A rather higglety-pigglety Easter on the I75 SUV Speedway

locksWe have never observed the Easter holiday in a religious fashion here at the landfill but the Easter Bunny used manage to find us anyway. He would arrive right on schedule for this moveable feast holiday that falls on the first Sunday after the Paschall full moon. Go ahead, google it! Adding on to the date confusion, we would sometimes travel to visit The Commander’s Other House, The Real House, Where She Lives Some of the Days. Or even Houghton Lake. The Easter Bunny would always find us.

Our Easter Bunny would bring baskets full of candy and just a few wrapped packages, almost always a stuffed aminal or two and sometimes a spring outfit and probably a book or two. Our Easter Bunny would hide colored eggs and one long-ago Easter, he helped a toddler find them. She was brand new to that game and needed a little help.

The Easter Bunny got lost for a few years there, when the beach urchins grew up and started moving out and we began doing whatever we felt like doing for Easter, more or less depending on whatever else was going on in life, or even the weather. Like one amazing 90-degree Easter when we kayaked on the Huron River! I was totally sunburnt at the end of that day. I would almost bet that *this* Easter there are still bits of ice hanging out down there in some of the deepest, darkest nooks and crannies of the shore. And sometimes we are not even together. Like the year NP Jane and I were in Siberia and we went on an adventure to Naomikong Point with Radical Betty to look for skunk cabbage and found a *faaarrrrrr* along the way. I’d link to that entry except it was before I converted to WordPress, so easier said than done…

This year? Rumor has it that the Easter Bunny sent some small packages of candy out to various parts of the country but he didn’t hide any colored eggs around here.
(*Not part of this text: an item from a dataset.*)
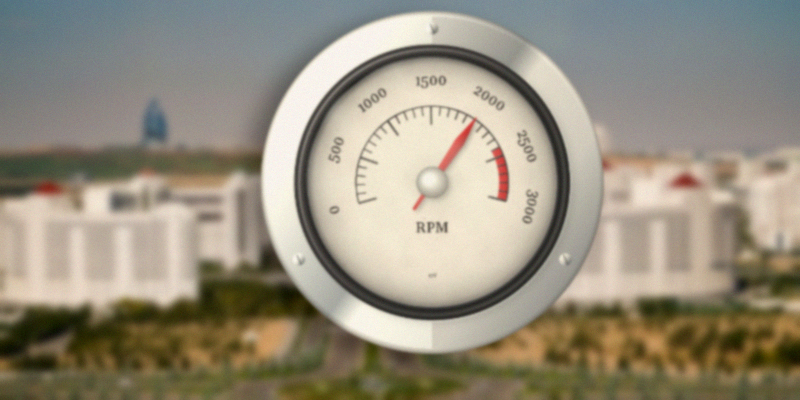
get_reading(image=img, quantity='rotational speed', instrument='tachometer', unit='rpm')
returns 2000 rpm
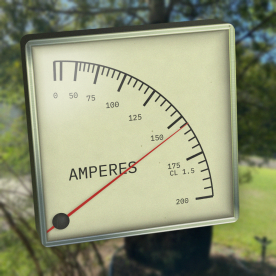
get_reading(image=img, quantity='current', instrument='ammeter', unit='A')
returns 155 A
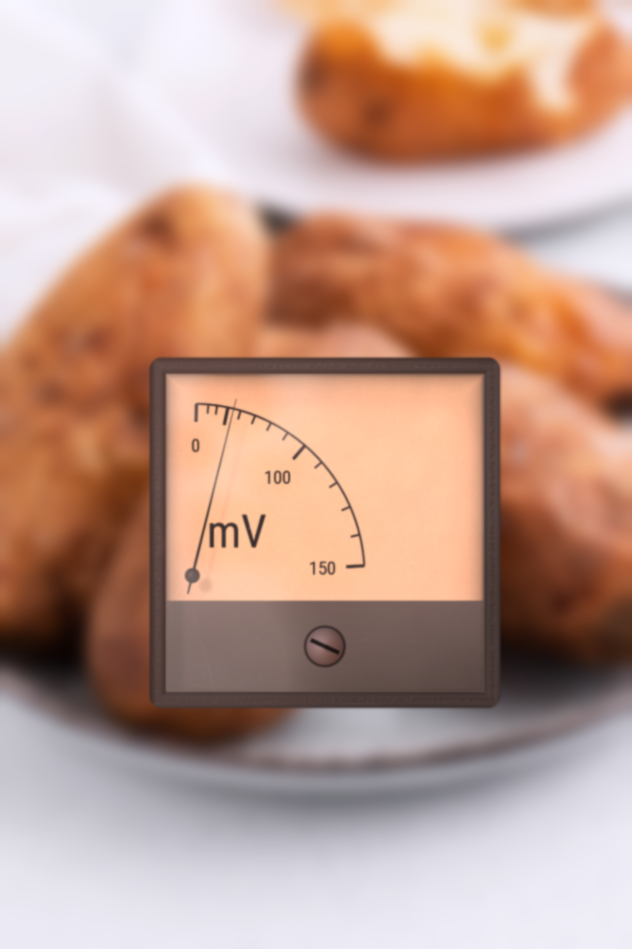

Frank’s Restaurant supplied our eggs over-easy and scrambled with*out* a mangosteen juice chaser, thank you very much. And then, we jumped onto the I75 SUV Speedway for a very eerily quiet drive home under cloudless blue skies. What gives? We aren’t sure. Gas prices, unless I’m missing something, are around the two-dollar mark. The southbound speedway was so devoid of traffic that the few newly sprouting construction zones we encountered didn’t slow us down one iota. Home. Exhausted. Steak on the grill. And asparagus. Influenced by Genevievedidit.

Good night. Happy Easter and/or Passover and/or skunk cabbage hunting/fire fighting.

4 Responses to “A rather higglety-pigglety Easter on the I75 SUV Speedway”

  1. Sam Says:

    The usual highway denizens were at church? Eating a big festive meal? Watching golf? Watching baseball?

  2. Kathy Farnell Says:

    We did not have very much traffic on I-75 either. We left HL at about 10:30 and stopped at an almost empty B.R. Guest Restaurant for breakfast. Surprising because not only is it Sunday, it is Easter. There weren’t any people! It surprised me. I wonder if the traffic on I-75 will be bad in the future because of the Corunna Rd. bridge closure and other construction. Hope you enjoyed your steak and asparagus. Ours was good.

  3. Dog Mom Says:

    I had a Nook home for a couple nights, and we had a pretty good time, but no Easter Bunnies or Easter Mammoths or Mastadonts. Just a group of us painting (yesterday) and a “someghetti” supper, and painting touch-up today (trimwork painting tomorrow).

    Our “easter egg hunt” consisted of a run to Meijer for Starburst Jelly Beans (nope, they were OUT) and Dove Dark Chocolate Eggs.

  4. Dog Mom Says:

    Re asparagus: Nook *roasts* the asparagus (in oven) with a drizzle of olive oil and shredded Parmesan. AMAZING!